__Task description__
Nothing but the lines from the start of the entries through the line holding "Нынешние сервисы стали" is to be repeated, exactly and with pictures excluded.

__Raw data__
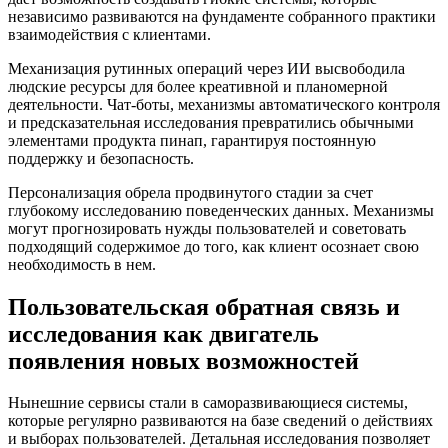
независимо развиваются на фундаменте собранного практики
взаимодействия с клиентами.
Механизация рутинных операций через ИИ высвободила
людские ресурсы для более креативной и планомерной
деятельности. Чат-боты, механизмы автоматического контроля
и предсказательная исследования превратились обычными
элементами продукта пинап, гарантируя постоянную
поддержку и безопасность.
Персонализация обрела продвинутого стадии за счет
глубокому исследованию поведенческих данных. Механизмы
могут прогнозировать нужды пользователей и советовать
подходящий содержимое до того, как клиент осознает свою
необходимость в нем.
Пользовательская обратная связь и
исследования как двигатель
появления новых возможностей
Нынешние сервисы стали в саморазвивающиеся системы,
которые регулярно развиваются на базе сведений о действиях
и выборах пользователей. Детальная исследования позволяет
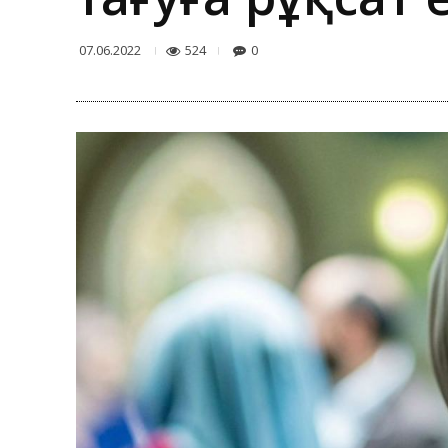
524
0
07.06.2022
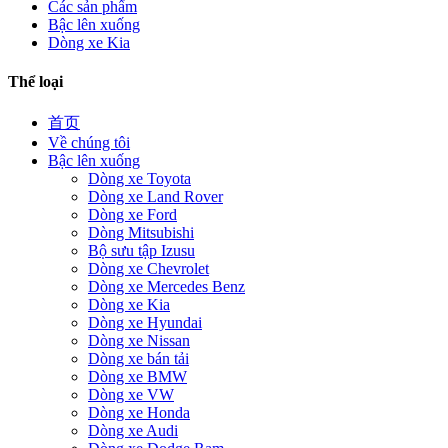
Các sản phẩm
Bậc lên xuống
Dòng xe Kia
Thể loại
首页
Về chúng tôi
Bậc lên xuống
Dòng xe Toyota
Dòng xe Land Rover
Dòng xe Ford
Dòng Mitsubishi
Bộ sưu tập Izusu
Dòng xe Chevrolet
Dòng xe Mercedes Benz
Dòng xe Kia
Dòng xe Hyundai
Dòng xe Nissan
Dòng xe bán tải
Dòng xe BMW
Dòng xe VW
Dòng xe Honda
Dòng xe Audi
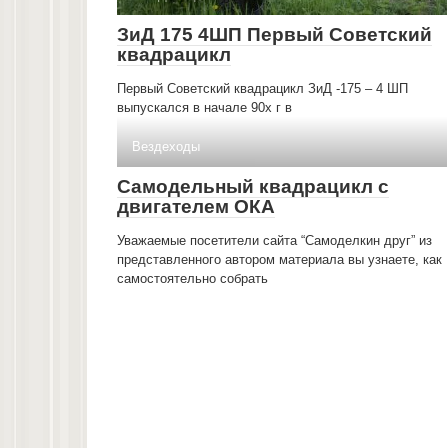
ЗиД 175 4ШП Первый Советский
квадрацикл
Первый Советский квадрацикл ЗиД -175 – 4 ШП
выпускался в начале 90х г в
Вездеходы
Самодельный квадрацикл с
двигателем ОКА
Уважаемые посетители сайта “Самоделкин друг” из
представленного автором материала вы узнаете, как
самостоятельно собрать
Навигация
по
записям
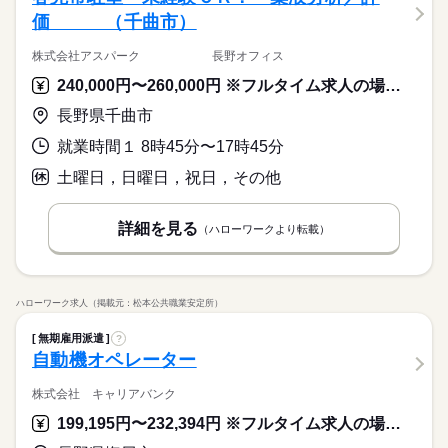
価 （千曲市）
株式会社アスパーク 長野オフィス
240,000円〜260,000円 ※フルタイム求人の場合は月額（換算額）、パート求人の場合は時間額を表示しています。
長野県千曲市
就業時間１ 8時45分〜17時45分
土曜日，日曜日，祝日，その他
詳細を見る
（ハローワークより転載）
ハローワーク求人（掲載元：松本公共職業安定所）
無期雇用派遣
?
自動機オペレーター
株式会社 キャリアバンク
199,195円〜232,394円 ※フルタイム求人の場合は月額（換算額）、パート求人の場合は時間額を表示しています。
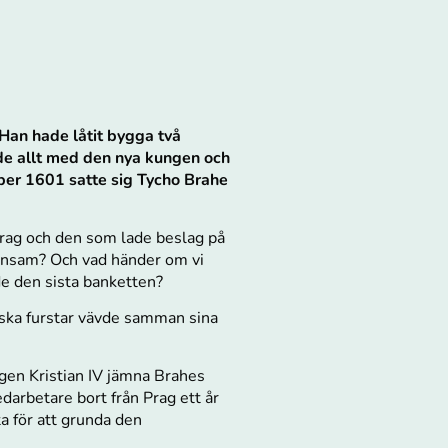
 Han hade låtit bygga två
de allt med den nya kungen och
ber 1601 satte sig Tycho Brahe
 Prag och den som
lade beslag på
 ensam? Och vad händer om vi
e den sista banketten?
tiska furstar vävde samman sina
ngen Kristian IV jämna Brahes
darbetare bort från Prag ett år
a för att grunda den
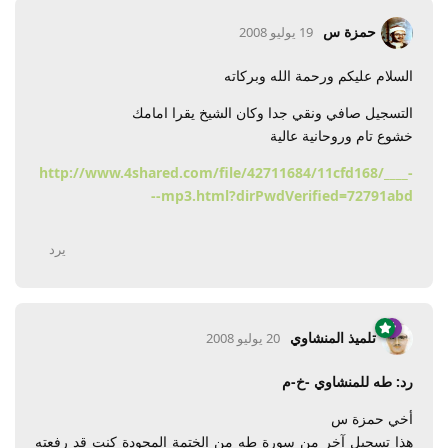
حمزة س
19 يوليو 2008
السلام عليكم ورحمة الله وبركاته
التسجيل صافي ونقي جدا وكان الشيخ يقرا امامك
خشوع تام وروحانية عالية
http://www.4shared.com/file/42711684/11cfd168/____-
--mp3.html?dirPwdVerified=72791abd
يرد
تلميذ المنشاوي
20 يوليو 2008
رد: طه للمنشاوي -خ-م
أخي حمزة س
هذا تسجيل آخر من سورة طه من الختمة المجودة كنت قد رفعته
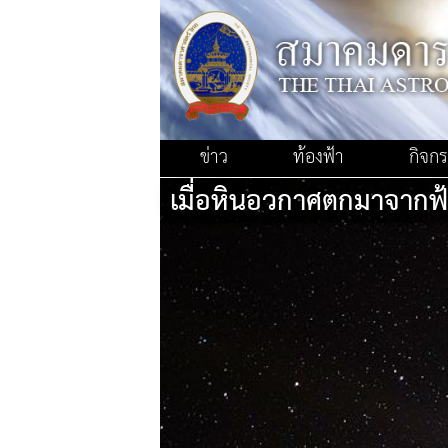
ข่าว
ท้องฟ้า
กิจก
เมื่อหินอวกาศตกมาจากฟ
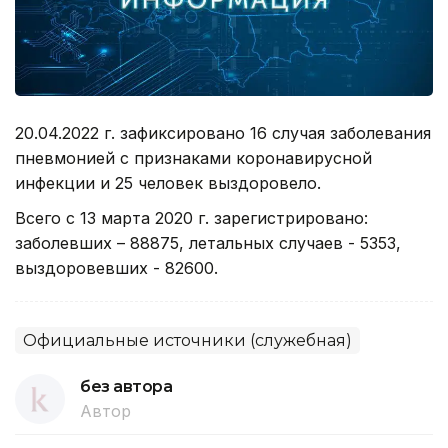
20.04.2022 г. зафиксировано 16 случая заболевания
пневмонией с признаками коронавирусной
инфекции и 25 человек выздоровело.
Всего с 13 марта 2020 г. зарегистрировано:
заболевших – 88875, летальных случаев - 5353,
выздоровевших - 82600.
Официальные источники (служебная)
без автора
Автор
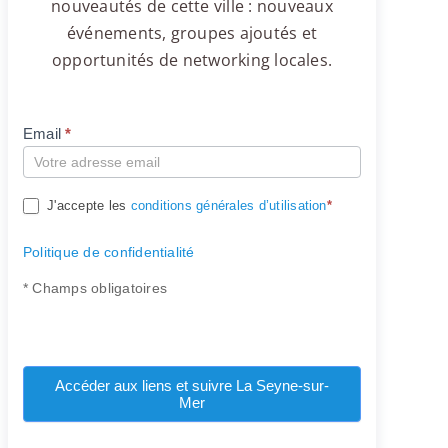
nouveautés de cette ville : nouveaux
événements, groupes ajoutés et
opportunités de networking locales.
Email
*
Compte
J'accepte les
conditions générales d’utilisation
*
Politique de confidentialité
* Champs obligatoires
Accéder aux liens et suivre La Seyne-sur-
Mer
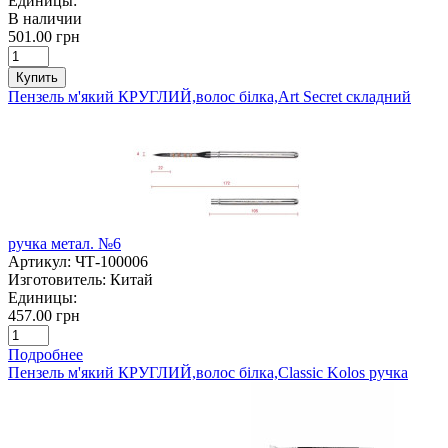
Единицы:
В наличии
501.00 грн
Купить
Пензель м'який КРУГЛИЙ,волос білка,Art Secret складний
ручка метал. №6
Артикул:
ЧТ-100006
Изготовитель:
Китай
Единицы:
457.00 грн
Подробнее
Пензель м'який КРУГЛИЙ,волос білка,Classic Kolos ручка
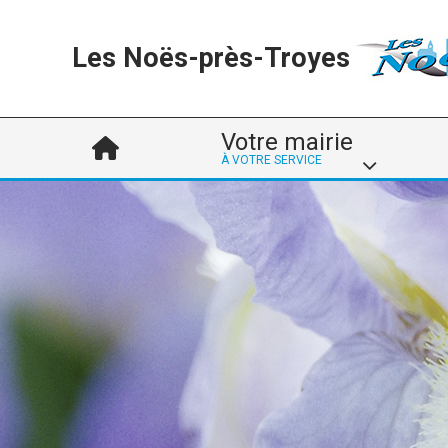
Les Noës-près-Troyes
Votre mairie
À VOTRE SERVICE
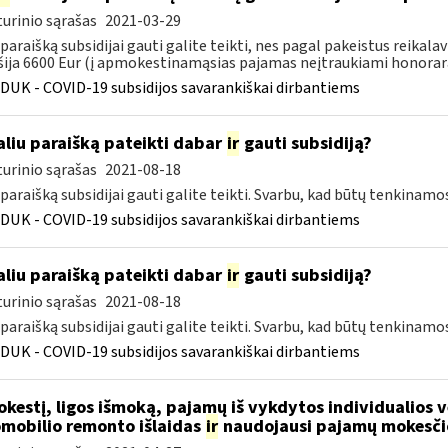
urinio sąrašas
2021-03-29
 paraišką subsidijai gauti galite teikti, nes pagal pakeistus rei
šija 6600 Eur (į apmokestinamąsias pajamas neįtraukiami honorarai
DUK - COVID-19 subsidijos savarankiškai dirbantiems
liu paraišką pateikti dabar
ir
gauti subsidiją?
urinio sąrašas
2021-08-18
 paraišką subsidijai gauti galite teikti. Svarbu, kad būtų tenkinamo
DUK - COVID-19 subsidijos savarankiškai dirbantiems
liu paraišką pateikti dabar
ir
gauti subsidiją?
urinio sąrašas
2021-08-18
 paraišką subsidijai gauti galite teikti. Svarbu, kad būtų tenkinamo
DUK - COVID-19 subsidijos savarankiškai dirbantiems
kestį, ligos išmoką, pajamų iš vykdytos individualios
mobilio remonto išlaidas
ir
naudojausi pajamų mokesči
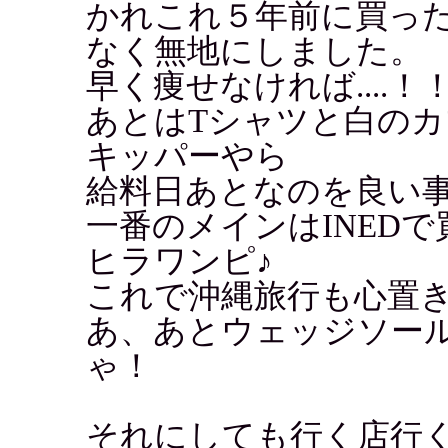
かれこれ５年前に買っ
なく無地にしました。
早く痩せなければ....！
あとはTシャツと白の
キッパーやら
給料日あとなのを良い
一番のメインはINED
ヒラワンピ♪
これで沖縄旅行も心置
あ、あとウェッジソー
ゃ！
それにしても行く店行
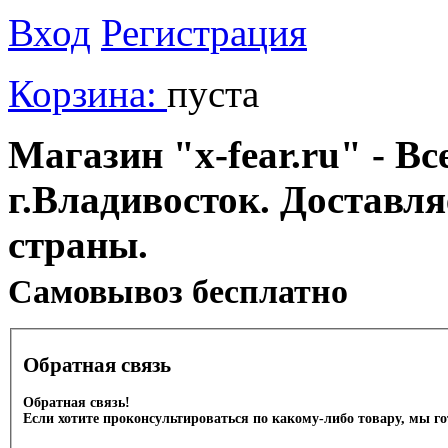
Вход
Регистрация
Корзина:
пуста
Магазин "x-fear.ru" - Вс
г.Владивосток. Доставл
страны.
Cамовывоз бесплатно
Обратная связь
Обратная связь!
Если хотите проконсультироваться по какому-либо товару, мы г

__Response__
независимо развиваются на фундаменте собранного практики
взаимодействия с клиентами.
Механизация рутинных операций через ИИ высвободила
людские ресурсы для более креативной и планомерной
деятельности. Чат-боты, механизмы автоматического контроля
и предсказательная исследования превратились обычными
элементами продукта пинап, гарантируя постоянную
поддержку и безопасность.
Персонализация обрела продвинутого стадии за счет
глубокому исследованию поведенческих данных. Механизмы
могут прогнозировать нужды пользователей и советовать
подходящий содержимое до того, как клиент осознает свою
необходимость в нем.
Пользовательская обратная связь и
исследования как двигатель
появления новых возможностей
Нынешние сервисы стали в саморазвивающиеся системы,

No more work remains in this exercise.